February 17, 2014 at 11:16 pm

The Bureau of Statistics at the Palestinian Authority’s Ministry of Prisoners has revealed that the Israeli occupation authorities are still detaining nearly 190 Palestinian children, “in circumstances that are similar to those under which adults are detained, in terms of location, cruelty and inhuman treatment, as well as poor nutrition and health care”. In a press statement, the Bureau said the occupation authorities “have never excluded children from their arrest campaigns, whether individual, collective, random or organised”.


Israel has detained tens of thousands of children since its military occupation of the West Bank and Gaza Strip began in 1967. Since the start of the Aqsa Intifada (uprising) in September 2000, records show that the Israeli authorities have detained more than 9,000 children below the age of eighteen. “These were picked up during 75,000 operations carried out against Palestinians in general during the same period,” said the Bureau. “Hundreds of children were detained during these sweeps and many have passed their childhood inside Israeli prisons.”

In a report published on Thursday, April 5, to mark Palestinian Child Day, the Ministry accuses the Israelis of systematic torture, undue pressure and blackmail against children during investigations; their hands are shackled and eyes covered during this process. “The children are beaten severely,” claims the report, “and are subjected to electric shocks. They are forced to stand naked or semi-naked in the cold and under the hot sun, and are being deprived of their right to education, to continue their basic learning and to complete their study, which has a negative impact on their future.”
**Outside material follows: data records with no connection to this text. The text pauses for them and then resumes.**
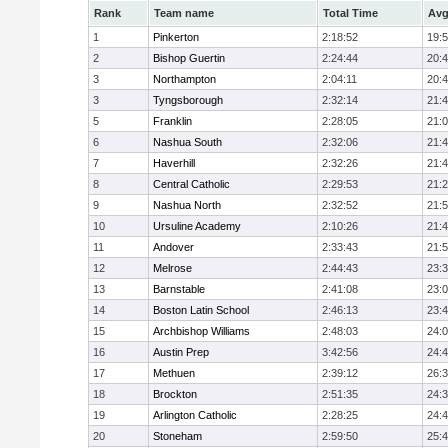
Rank
Team name
Total Time
Avg
1
Pinkerton
2:18:52
19:
2
Bishop Guertin
2:24:44
20:
3
Northampton
2:04:11
20:
3
Tyngsborough
2:32:14
21:
5
Franklin
2:28:05
21:
6
Nashua South
2:32:06
21:
7
Haverhill
2:32:26
21:
8
Central Catholic
2:29:53
21:
9
Nashua North
2:32:52
21:
10
Ursuline Academy
2:10:26
21:
11
Andover
2:33:43
21:
12
Melrose
2:44:43
23:
13
Barnstable
2:41:08
23:
14
Boston Latin School
2:46:13
23:
15
Archbishop Williams
2:48:03
24:
16
Austin Prep
3:42:56
24:
17
Methuen
2:39:12
26:
18
Brockton
2:51:35
24:
19
Arlington Catholic
2:28:25
24:
20
Stoneham
2:59:50
25:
The report also pointed out that detained children are often taken to illegal Jewish settlements, “which are turned into investigation centres, without any official monitors, in order to extract confessions by force and under duress”. It noted that all those who were arrested have been subjected to some form of physical or psychological torture according to international definitions. “Torture and other harsh interrogation methods are no longer exclusive to adults, but have been extended by the Israelis to young children.”

The Ministry said the danger is that the Israeli judiciary depends on these confessions extracted from young detainees in order to deliver judgements. They appear not to care about the methods used to obtain such confessions, even when no offences have been committed. “In most cases,” the report concludes, “Israeli military courts issue judgments against children which, in some instances, include life sentences handed down not once, but several times.”